Their efforts to make a difference to lives in Kimpton village and beyond resulted in new security equipment for the village school, an annual school Christmas party, new toys and beds for the Children’s Ward at Lister Hospital and beds for parents to stay over and a new incubator for the QEII hospital.
The memory makes Janet smile:
“And to think that was all done from Kimpton village. Another of Peter’s ideas was about helping to revive the Kimpton May Festival with ‘The White Horse Male Majorettes’.
“I did all the choreography and made the costumes and the boys rehearsed in secret. Those who got wind of it were expecting it to be a load of drunks from the pub, but they were really professional.”
That reminiscence jogged a particular memory of mine – Peter on the back of a truck on the High St in his full majorette regalia, shouting: ‘This’ll be you next year, mate!” as I turned away to pretend I hadn’t heard him.
“You can’t buy personality.”

Community Pub of the Year, 1997, Cruela Deville and 101 Dalmatians
These stories lead us back to the future of The White Horse as a community-focused pub. None of us can be sure how things will turn out, but we do have quite a few successful models to take inspiration from.
For Janet, a successful community pub depends on two things:
“Firstly, she says, “you can’t buy personality. You need somebody who can talk to anybody. You need somebody who won’t be put off by others telling them how to do it.
They need to know their own pub and why it’s different, not better but different, from the pub down the road.”
And the second thing?
“You can’t just have somebody from the village who says ‘I’ll have a go'”
You’ve got to have good food. You can’t just have somebody from the village who says ‘I’ll have a go, I can do that’. It needs to be someone who has experience and knows how it all works.

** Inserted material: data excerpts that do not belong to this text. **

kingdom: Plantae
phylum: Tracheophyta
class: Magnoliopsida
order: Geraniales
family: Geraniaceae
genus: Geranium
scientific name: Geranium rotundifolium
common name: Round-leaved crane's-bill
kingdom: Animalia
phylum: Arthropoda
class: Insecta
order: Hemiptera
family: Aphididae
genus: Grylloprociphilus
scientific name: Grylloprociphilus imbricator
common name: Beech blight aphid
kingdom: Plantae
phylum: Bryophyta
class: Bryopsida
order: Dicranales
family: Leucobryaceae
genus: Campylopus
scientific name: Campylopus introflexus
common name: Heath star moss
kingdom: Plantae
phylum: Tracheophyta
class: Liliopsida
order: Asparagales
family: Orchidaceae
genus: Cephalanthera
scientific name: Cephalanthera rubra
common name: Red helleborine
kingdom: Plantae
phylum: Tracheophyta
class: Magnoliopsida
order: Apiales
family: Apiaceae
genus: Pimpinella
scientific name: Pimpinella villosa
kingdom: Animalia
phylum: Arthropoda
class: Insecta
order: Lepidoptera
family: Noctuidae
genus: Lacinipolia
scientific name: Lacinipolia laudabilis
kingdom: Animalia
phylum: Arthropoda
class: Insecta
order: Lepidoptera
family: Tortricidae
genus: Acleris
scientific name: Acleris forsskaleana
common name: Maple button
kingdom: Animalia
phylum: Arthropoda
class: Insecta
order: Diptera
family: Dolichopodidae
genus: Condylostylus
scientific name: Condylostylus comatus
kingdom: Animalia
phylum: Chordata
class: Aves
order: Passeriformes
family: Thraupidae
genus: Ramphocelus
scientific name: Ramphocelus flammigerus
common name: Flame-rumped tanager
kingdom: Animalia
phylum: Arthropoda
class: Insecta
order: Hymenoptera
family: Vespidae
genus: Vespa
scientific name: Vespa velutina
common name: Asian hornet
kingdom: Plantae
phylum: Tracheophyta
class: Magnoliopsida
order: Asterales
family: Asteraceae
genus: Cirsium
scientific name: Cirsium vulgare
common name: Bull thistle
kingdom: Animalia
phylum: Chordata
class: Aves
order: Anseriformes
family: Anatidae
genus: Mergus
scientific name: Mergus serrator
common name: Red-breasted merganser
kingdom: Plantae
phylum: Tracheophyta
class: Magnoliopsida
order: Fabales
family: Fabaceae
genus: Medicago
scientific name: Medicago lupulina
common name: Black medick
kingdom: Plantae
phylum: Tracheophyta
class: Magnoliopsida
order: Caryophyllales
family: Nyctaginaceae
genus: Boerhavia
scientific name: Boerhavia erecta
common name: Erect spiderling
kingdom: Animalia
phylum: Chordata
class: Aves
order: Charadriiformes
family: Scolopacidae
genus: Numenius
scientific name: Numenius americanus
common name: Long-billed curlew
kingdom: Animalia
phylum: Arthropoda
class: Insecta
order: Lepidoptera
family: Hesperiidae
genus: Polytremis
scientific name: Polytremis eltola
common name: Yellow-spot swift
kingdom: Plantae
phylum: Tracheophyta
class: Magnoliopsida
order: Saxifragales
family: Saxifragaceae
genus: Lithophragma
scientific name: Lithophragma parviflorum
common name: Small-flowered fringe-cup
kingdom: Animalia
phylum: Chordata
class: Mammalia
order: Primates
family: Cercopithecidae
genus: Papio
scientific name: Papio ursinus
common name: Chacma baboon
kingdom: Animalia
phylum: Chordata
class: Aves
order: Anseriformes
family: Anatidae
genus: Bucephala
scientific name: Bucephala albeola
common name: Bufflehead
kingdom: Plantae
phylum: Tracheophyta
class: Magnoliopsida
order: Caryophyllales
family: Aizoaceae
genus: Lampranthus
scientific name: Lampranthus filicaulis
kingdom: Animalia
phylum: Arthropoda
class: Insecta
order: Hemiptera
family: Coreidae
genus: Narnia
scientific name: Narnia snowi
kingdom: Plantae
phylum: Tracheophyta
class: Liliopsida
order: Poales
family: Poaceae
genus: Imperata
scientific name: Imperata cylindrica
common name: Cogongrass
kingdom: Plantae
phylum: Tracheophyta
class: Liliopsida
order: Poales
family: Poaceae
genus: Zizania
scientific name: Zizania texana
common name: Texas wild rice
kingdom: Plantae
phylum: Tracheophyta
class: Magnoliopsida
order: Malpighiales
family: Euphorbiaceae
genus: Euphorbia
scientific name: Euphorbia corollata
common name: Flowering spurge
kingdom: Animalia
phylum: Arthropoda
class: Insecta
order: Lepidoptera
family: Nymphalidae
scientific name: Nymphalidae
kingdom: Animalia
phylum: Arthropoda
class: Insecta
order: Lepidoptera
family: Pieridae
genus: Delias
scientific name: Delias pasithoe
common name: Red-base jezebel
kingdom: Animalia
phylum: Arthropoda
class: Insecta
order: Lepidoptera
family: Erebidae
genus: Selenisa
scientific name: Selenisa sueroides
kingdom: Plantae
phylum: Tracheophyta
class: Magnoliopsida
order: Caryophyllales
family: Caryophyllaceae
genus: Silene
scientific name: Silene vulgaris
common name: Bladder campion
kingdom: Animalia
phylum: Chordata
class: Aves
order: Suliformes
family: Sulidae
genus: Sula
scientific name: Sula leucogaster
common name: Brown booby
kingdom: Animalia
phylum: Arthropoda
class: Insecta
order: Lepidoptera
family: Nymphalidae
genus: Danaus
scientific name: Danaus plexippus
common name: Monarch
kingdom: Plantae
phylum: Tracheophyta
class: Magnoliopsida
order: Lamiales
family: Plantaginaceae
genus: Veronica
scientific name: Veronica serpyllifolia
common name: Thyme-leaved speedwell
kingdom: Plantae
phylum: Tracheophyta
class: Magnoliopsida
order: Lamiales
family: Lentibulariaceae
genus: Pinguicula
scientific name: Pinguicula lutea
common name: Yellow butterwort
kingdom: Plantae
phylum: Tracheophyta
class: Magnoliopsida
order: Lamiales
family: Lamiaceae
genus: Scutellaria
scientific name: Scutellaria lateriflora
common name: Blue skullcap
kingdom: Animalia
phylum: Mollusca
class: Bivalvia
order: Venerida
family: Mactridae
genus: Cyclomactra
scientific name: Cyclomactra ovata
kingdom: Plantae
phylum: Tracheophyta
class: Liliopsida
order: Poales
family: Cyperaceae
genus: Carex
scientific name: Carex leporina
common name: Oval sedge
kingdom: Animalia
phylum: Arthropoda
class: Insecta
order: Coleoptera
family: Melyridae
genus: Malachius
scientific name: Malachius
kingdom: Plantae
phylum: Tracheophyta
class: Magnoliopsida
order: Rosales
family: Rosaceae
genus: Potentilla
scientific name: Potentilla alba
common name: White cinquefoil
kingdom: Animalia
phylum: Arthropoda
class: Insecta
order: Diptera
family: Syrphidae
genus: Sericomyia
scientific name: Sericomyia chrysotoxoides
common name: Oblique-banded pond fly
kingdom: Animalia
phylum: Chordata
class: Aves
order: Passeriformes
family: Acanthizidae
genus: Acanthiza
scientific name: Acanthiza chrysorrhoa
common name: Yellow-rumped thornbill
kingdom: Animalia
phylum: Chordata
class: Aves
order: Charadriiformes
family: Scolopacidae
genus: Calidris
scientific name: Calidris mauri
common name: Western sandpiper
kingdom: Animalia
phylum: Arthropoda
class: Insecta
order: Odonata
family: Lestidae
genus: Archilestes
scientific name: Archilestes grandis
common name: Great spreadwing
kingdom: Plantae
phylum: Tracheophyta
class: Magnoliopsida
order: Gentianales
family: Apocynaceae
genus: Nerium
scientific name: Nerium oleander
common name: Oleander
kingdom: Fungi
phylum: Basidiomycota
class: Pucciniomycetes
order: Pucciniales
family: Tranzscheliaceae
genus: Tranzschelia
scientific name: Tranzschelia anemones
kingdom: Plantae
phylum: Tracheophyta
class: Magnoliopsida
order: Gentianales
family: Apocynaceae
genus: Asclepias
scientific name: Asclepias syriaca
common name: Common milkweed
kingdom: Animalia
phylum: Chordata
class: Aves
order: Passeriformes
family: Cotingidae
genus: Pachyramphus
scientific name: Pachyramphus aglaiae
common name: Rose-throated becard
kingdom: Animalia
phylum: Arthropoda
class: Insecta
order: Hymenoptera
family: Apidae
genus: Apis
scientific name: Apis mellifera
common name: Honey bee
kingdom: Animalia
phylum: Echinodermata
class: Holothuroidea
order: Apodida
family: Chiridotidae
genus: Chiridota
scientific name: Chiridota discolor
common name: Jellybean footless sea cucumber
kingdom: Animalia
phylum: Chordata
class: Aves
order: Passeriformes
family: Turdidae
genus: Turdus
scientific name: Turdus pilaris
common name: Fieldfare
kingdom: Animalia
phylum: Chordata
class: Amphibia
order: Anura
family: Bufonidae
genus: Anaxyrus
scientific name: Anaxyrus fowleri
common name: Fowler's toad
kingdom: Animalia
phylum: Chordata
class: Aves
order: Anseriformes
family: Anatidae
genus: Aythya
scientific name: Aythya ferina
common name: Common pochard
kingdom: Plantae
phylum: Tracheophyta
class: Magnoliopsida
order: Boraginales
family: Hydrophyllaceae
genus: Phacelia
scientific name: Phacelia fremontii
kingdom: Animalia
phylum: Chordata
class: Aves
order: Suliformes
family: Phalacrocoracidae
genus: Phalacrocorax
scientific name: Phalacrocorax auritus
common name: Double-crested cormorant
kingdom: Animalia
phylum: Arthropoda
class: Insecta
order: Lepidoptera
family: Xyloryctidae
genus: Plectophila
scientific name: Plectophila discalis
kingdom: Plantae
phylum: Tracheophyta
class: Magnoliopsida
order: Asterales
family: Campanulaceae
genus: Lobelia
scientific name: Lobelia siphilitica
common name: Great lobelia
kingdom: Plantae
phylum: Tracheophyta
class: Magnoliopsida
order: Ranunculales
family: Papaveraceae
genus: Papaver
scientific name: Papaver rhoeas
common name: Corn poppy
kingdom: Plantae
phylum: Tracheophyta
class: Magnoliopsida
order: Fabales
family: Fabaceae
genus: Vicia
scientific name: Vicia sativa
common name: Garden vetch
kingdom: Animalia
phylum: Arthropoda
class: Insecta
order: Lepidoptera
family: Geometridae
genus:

I was lucky to have started in this when I was around 16 years old. All the pub experience I had after that really helped Peter and I make a success of it.”
And instantly, there it is – another memory for me – my Dad over from Australia, going into raptures about Janet’s steak and kidney pudding.
That seems like the perfect note to end our chat on. Great memories of a wonderfully successful landlady, but inspiration too, for what we might achieve in this grand old building of ours.